Il pericolo è più concreto di quanto si possa immaginare. L'attacco di ieri sul ponte della Crimea è un chiaro segnale della capacità di penetrazione delle forze ucraine nella penisola sotto il controllo di Mosca dal 2014, ma è un fatto destinato a complicare lo scenario del conflitto, perché metterà le ali ai falchi di Mosca, il gruppo dei nazionalisti che fa pressione su Putin per l'uso di un’arma nucleare tattica. La storia gioca a dadi, si diverte perfidamente facendo carambolare i nomi, i personaggi, le parole. Nello stesso giorno dell’attacco sullo Stretto di Kerch, Mosca ha nominato un nuovo comandante delle operazioni in Ucraina, si chiama Serghei Surovikin, è nato nel 1966 a Novosibirsk, è un veterano della guerra civile in Tagikistan negli anni '90, della seconda guerra in Cecenia negli anni 2000 e dell'intervento russo in Siria nel 2015. Surovikin è un uomo della guerra e ha un soprannome destinato ad alimentare il lavoro dei cabalisti: Generale Armageddon. Dai discorsi di Biden al generale scelto da Putin emerge il nome dell'Apocalisse.Bisogna essere ottimisti - i pessimisti non vincono le guerre - e bisogna arrivare a definire in questo scenario cosa è la vittoria e cosa è la sconfitta. Perché senza aver tracciato un confine, un limite, la storia finirà per rotolare verso l’indicibile. Nel 1914 i capi di Stato di un'Europa di “Sonnambuli” (titolo del libro dello storico Christopher Clark) scivolarono nella Prima guerra mondiale che aprì il capitolo dello sterminio delle armi automatiche e della trincea (nella sola battaglia della Somme, oltre 300mila morti in cinque mesi). Chiusa la Grande guerra , con la pace sbagliata di Parigi del 1919 (leggere i libri profetici di John Maynard Keynes sul tema) si crearono le premesse per il secondo conflitto mondiale e fu quella l’occasione per piegare il nemico con la Bomba atomica.

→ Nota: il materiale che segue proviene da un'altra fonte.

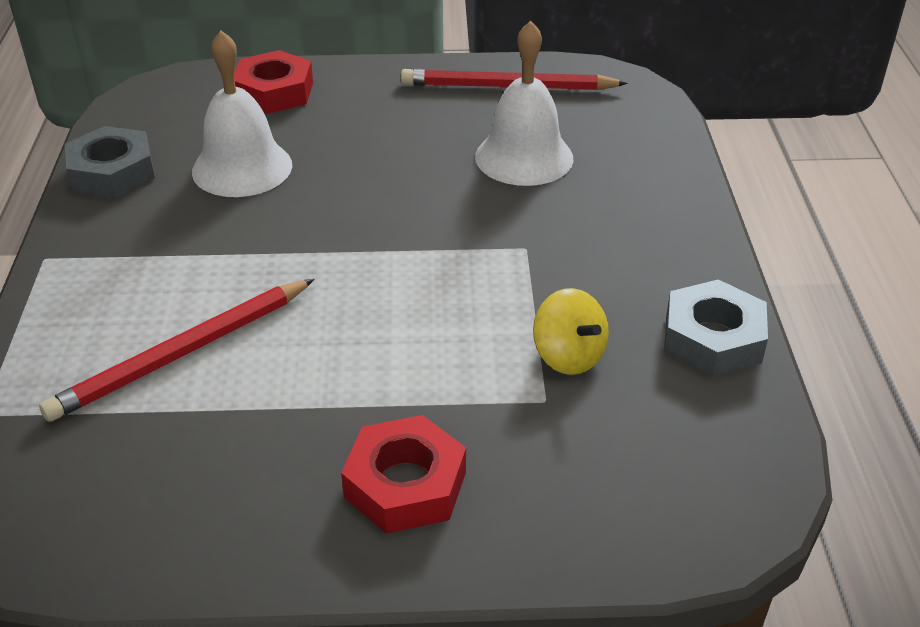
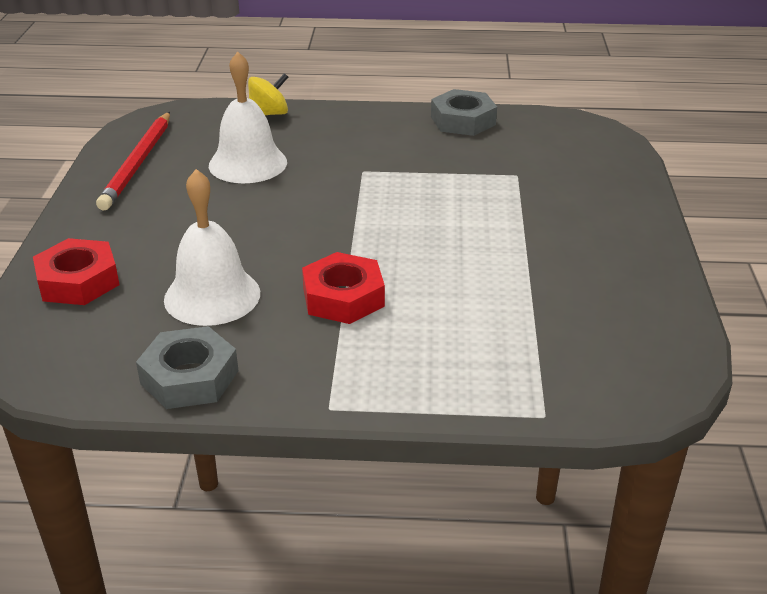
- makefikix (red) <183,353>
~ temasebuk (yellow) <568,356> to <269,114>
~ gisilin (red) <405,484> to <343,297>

Settantasette anni dopo, siamo di nuovo di fronte al dilemma dell’uscita dalla guerra per non entrare in un atroce scenario radioattivo. Dicono che Albert Einstein alla domanda su come sarà la Terza guerra mondiale rispose più o meno così: «Non ho idea di quali armi serviranno per combattere la Terza guerra mondiale, ma la Quarta sarà combattuta coi bastoni e con le pietre».